Akibatnya penderita merasa perlu batuk berulang-ulang dalam upaya
mengeluarkan lendir yang berlebihan, atau merasa sulit bernafas karena
sebagian saluran udara menjadi sempit oleh adanya lendir
5. Aspergilosis
Aspergilosis merupakan penyakit pernafasan yang disebabkan oleh jamur dan
tersifat oleh adanya gangguan pernafasan yang berat. Penyakit ini juga dapat
menimbulkan lesi pada berbagai organ lainnya, misalnya pada otak dan mata.
Istilah Aspergilosis dipakai untuk menunjukkan adanya infeksi Aspergillus sp.

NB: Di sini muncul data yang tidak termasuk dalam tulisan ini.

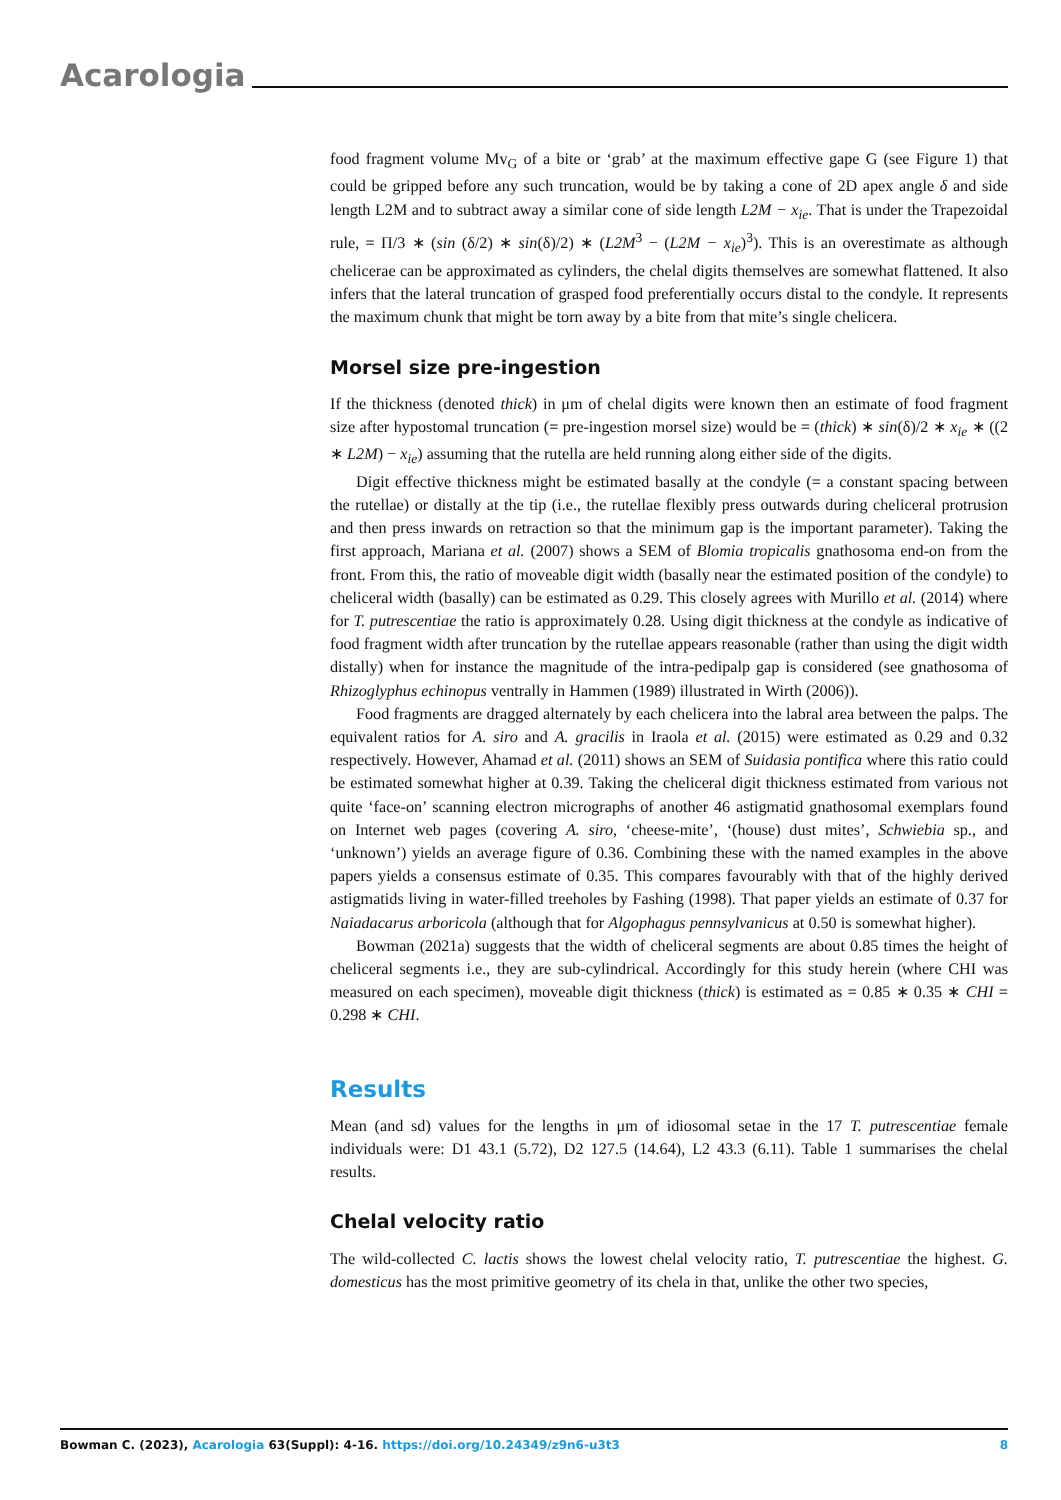Acarologia
food fragment volume Mv<sub>G</sub> of a bite or ‘grab’ at the maximum effective gape G (see Figure 1) that could be gripped before any such truncation, would be by taking a cone of 2D apex angle δ and side length L2M and to subtract away a similar cone of side length L2M − x<sub>ie</sub>. That is under the Trapezoidal rule, = Π/3 ∗ (sin (δ/2) ∗ sin(δ)/2) ∗ (L2M<sup>3</sup> − (L2M − x<sub>ie</sub>)<sup>3</sup>). This is an overestimate as although chelicerae can be approximated as cylinders, the chelal digits themselves are somewhat flattened. It also infers that the lateral truncation of grasped food preferentially occurs distal to the condyle. It represents the maximum chunk that might be torn away by a bite from that mite’s single chelicera.
Morsel size pre-ingestion
If the thickness (denoted thick) in μm of chelal digits were known then an estimate of food fragment size after hypostomal truncation (= pre-ingestion morsel size) would be = (thick) ∗ sin(δ)/2 ∗ x<sub>ie</sub> ∗ ((2 ∗ L2M) − x<sub>ie</sub>) assuming that the rutella are held running along either side of the digits.
Digit effective thickness might be estimated basally at the condyle (= a constant spacing between the rutellae) or distally at the tip (i.e., the rutellae flexibly press outwards during cheliceral protrusion and then press inwards on retraction so that the minimum gap is the important parameter). Taking the first approach, Mariana et al. (2007) shows a SEM of Blomia tropicalis gnathosoma end-on from the front. From this, the ratio of moveable digit width (basally near the estimated position of the condyle) to cheliceral width (basally) can be estimated as 0.29. This closely agrees with Murillo et al. (2014) where for T. putrescentiae the ratio is approximately 0.28. Using digit thickness at the condyle as indicative of food fragment width after truncation by the rutellae appears reasonable (rather than using the digit width distally) when for instance the magnitude of the intra-pedipalp gap is considered (see gnathosoma of Rhizoglyphus echinopus ventrally in Hammen (1989) illustrated in Wirth (2006)).
Food fragments are dragged alternately by each chelicera into the labral area between the palps. The equivalent ratios for A. siro and A. gracilis in Iraola et al. (2015) were estimated as 0.29 and 0.32 respectively. However, Ahamad et al. (2011) shows an SEM of Suidasia pontifica where this ratio could be estimated somewhat higher at 0.39. Taking the cheliceral digit thickness estimated from various not quite ‘face-on’ scanning electron micrographs of another 46 astigmatid gnathosomal exemplars found on Internet web pages (covering A. siro, ‘cheese-mite’, ‘(house) dust mites’, Schwiebia sp., and ‘unknown’) yields an average figure of 0.36. Combining these with the named examples in the above papers yields a consensus estimate of 0.35. This compares favourably with that of the highly derived astigmatids living in water-filled treeholes by Fashing (1998). That paper yields an estimate of 0.37 for Naiadacarus arboricola (although that for Algophagus pennsylvanicus at 0.50 is somewhat higher).
Bowman (2021a) suggests that the width of cheliceral segments are about 0.85 times the height of cheliceral segments i.e., they are sub-cylindrical. Accordingly for this study herein (where CHI was measured on each specimen), moveable digit thickness (thick) is estimated as = 0.85 ∗ 0.35 ∗ CHI = 0.298 ∗ CHI.
Results
Mean (and sd) values for the lengths in μm of idiosomal setae in the 17 T. putrescentiae female individuals were: D1 43.1 (5.72), D2 127.5 (14.64), L2 43.3 (6.11). Table 1 summarises the chelal results.
Chelal velocity ratio
The wild-collected C. lactis shows the lowest chelal velocity ratio, T. putrescentiae the highest. G. domesticus has the most primitive geometry of its chela in that, unlike the other two species,
Bowman C. (2023), Acarologia 63(Suppl): 4-16. https://doi.org/10.24349/z9n6-u3t3 8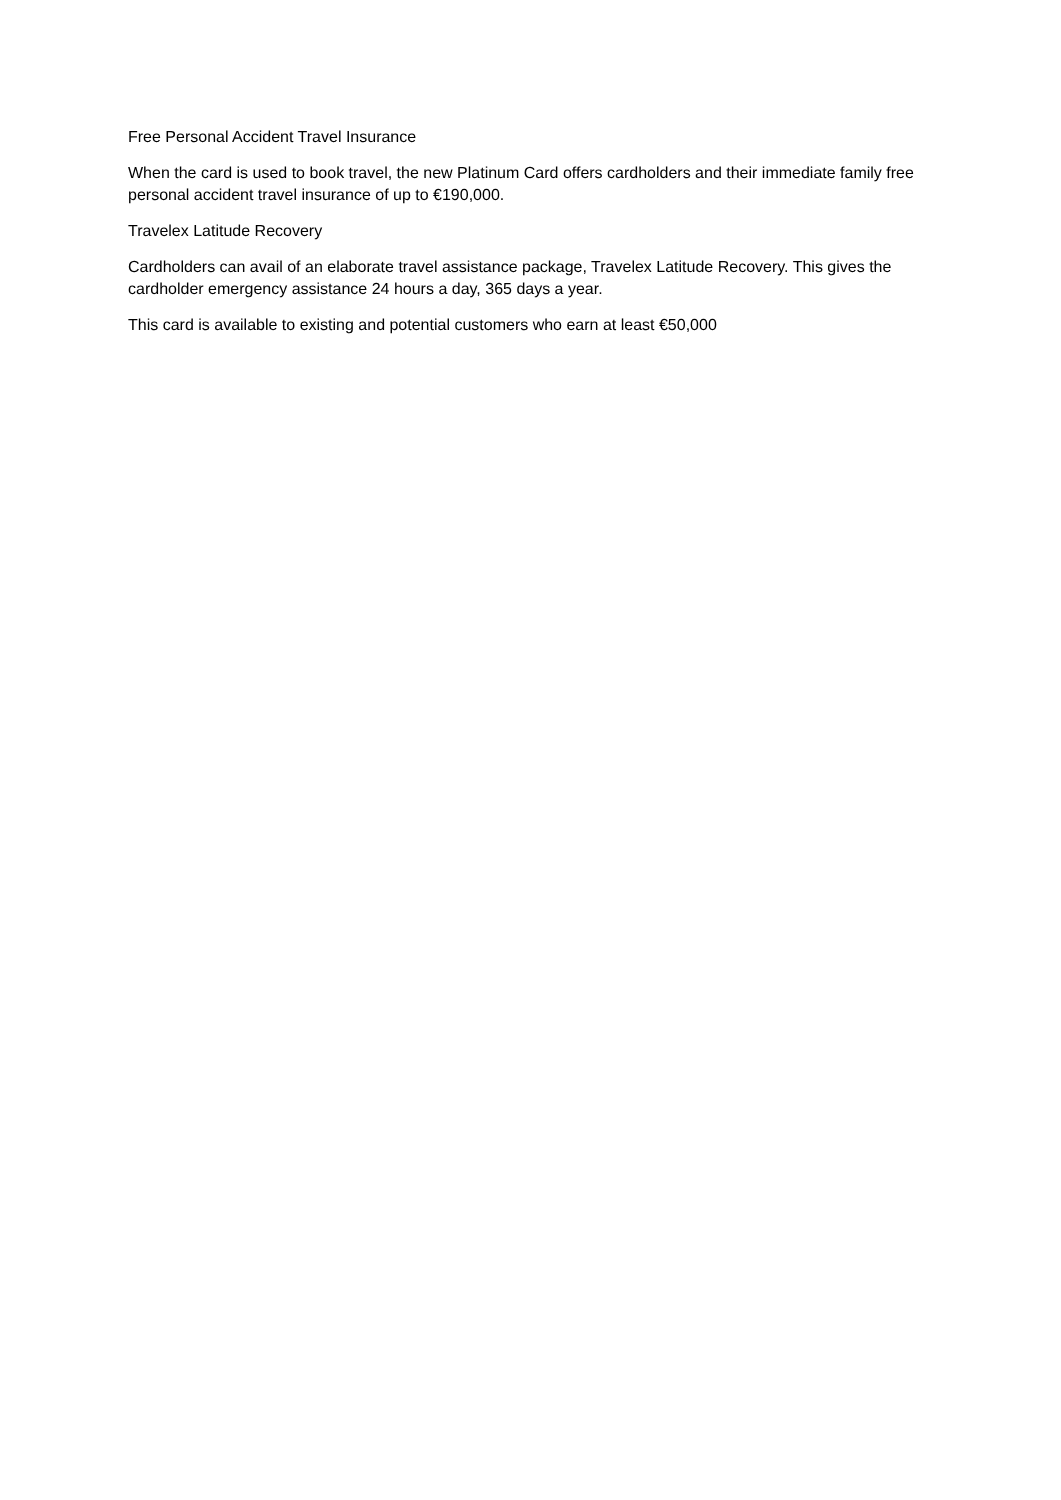Free Personal Accident Travel Insurance
When the card is used to book travel, the new Platinum Card offers cardholders and their immediate family free personal accident travel insurance of up to €190,000.
Travelex Latitude Recovery
Cardholders can avail of an elaborate travel assistance package, Travelex Latitude Recovery. This gives the cardholder emergency assistance 24 hours a day, 365 days a year.
This card is available to existing and potential customers who earn at least €50,000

Aspergilosis Bronkopulmoner Alergika (ABPA) adalah suatu reaksi alergi
terhadap jamur yang disebut aspergillus, yang menyebabkan peradangan pada
saluran pernafasan dan kantong udara.

G. Pemeriksaan Diagnostik
1. Spirometri
Untuk menunjukkan adanya obstruksi jalan nafas reversible, cara yang paling
cepat dan sederhana diagnosis asma adalah melihat respon pengobatan dengan
bronkodilator. Pemeriksaan spirometer dilakukan sebelum dan sesudah
pamberian bronkodilator aerosol (inhaler atau nebulizer) golongan adrenergik.

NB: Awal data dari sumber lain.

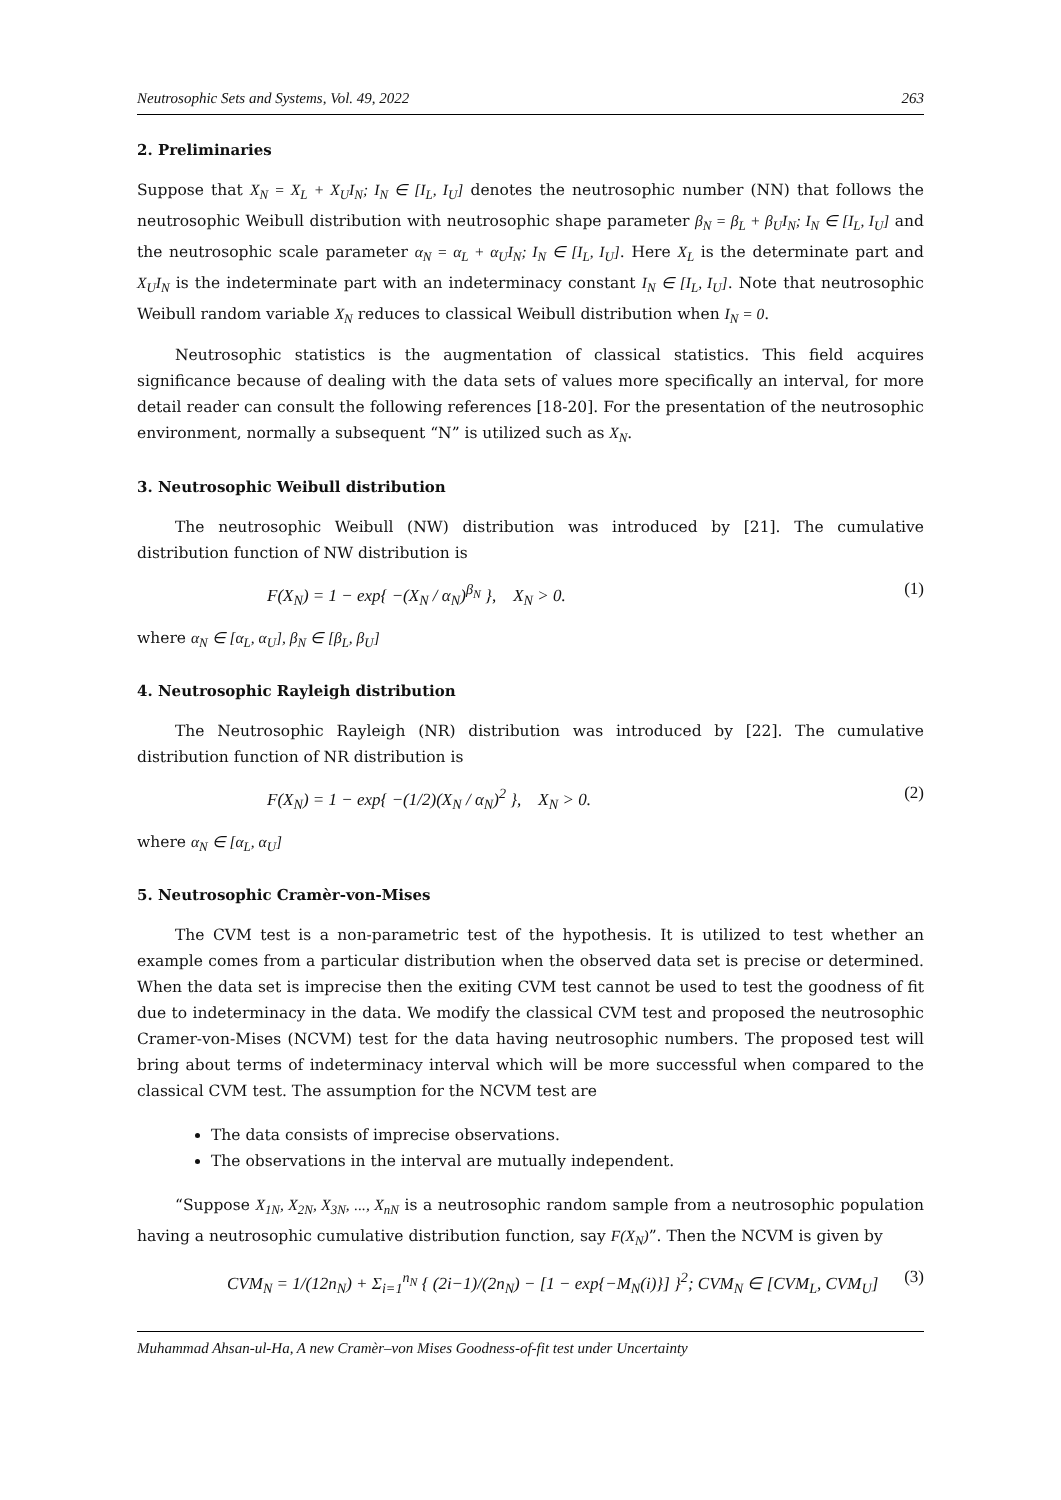Neutrosophic Sets and Systems, Vol. 49, 2022 263
2. Preliminaries
Suppose that X<sub>N</sub> = X<sub>L</sub> + X<sub>U</sub>I<sub>N</sub>; I<sub>N</sub> ∈ [I<sub>L</sub>, I<sub>U</sub>] denotes the neutrosophic number (NN) that follows the neutrosophic Weibull distribution with neutrosophic shape parameter β<sub>N</sub> = β<sub>L</sub> + β<sub>U</sub>I<sub>N</sub>; I<sub>N</sub> ∈ [I<sub>L</sub>, I<sub>U</sub>] and the neutrosophic scale parameter α<sub>N</sub> = α<sub>L</sub> + α<sub>U</sub>I<sub>N</sub>; I<sub>N</sub> ∈ [I<sub>L</sub>, I<sub>U</sub>]. Here X<sub>L</sub> is the determinate part and X<sub>U</sub>I<sub>N</sub> is the indeterminate part with an indeterminacy constant I<sub>N</sub> ∈ [I<sub>L</sub>, I<sub>U</sub>]. Note that neutrosophic Weibull random variable X<sub>N</sub> reduces to classical Weibull distribution when I<sub>N</sub> = 0.
Neutrosophic statistics is the augmentation of classical statistics. This field acquires significance because of dealing with the data sets of values more specifically an interval, for more detail reader can consult the following references [18-20]. For the presentation of the neutrosophic environment, normally a subsequent “N” is utilized such as X<sub>N</sub>.
3. Neutrosophic Weibull distribution
The neutrosophic Weibull (NW) distribution was introduced by [21]. The cumulative distribution function of NW distribution is
F(X<sub>N</sub>) = 1 − exp{ −(X<sub>N</sub> / α<sub>N</sub>)<sup>β<sub>N</sub></sup> }, X<sub>N</sub> > 0. (1)
where α<sub>N</sub> ∈ [α<sub>L</sub>, α<sub>U</sub>], β<sub>N</sub> ∈ [β<sub>L</sub>, β<sub>U</sub>]
4. Neutrosophic Rayleigh distribution
The Neutrosophic Rayleigh (NR) distribution was introduced by [22]. The cumulative distribution function of NR distribution is
F(X<sub>N</sub>) = 1 − exp{ −(1/2)(X<sub>N</sub> / α<sub>N</sub>)<sup>2</sup> }, X<sub>N</sub> > 0. (2)
where α<sub>N</sub> ∈ [α<sub>L</sub>, α<sub>U</sub>]
5. Neutrosophic Cramèr-von-Mises
The CVM test is a non-parametric test of the hypothesis. It is utilized to test whether an example comes from a particular distribution when the observed data set is precise or determined. When the data set is imprecise then the exiting CVM test cannot be used to test the goodness of fit due to indeterminacy in the data. We modify the classical CVM test and proposed the neutrosophic Cramer-von-Mises (NCVM) test for the data having neutrosophic numbers. The proposed test will bring about terms of indeterminacy interval which will be more successful when compared to the classical CVM test. The assumption for the NCVM test are
The data consists of imprecise observations.
The observations in the interval are mutually independent.
“Suppose X<sub>1N</sub>, X<sub>2N</sub>, X<sub>3N</sub>, ..., X<sub>nN</sub> is a neutrosophic random sample from a neutrosophic population having a neutrosophic cumulative distribution function, say F(X<sub>N</sub>)”. Then the NCVM is given by
CVM<sub>N</sub> = 1/(12n<sub>N</sub>) + Σ<sub>i=1</sub><sup>n<sub>N</sub></sup> { (2i−1)/(2n<sub>N</sub>) − [1 − exp{−M<sub>N</sub>(i)}] }<sup>2</sup>; CVM<sub>N</sub> ∈ [CVM<sub>L</sub>, CVM<sub>U</sub>] (3)
Muhammad Ahsan-ul-Ha, A new Cramèr–von Mises Goodness-of-fit test under Uncertainty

Peningkatan FEV1 atau FVC sebanyak lebih dari 20% menunjukkan diagnosis
asthma. Tidak adanya respon aerosol bronkodilator lebih dari 20%.
Pemeriksaan spirometri tidak saja penting untuk menegakkan diagnosis tetapi
juga penting untuk menilai berat obstruksi dan efek pengobatan. Benyak
penderita tanpa keluhan tetapi pemeriksaan spirometrinya menunjukkan
obstruksi.
2. Uji Provokasi bronkus
Menurut Heru Sundaru (2001) dilakukan jika spirometri normal, maka
dilakukan uji provokasi bronkus dengan allergen, dan hanya dilakukan pada
pasien yang alergi terhadap allergen yang di uji
3. Pemeriksaan sputum
Pemeriksaan sputum dilakukan untuk melihat adanya:
a) Kristal-kristal charcot leyden yang merupakan degranulasi dari kristal
eosinophil
b) Spiral curshmann, yakni yang merupakan cast cell (sel cetakan) dari
cabang bronkus
c) Creole yang merupakan fragmen dari epitel bronkus.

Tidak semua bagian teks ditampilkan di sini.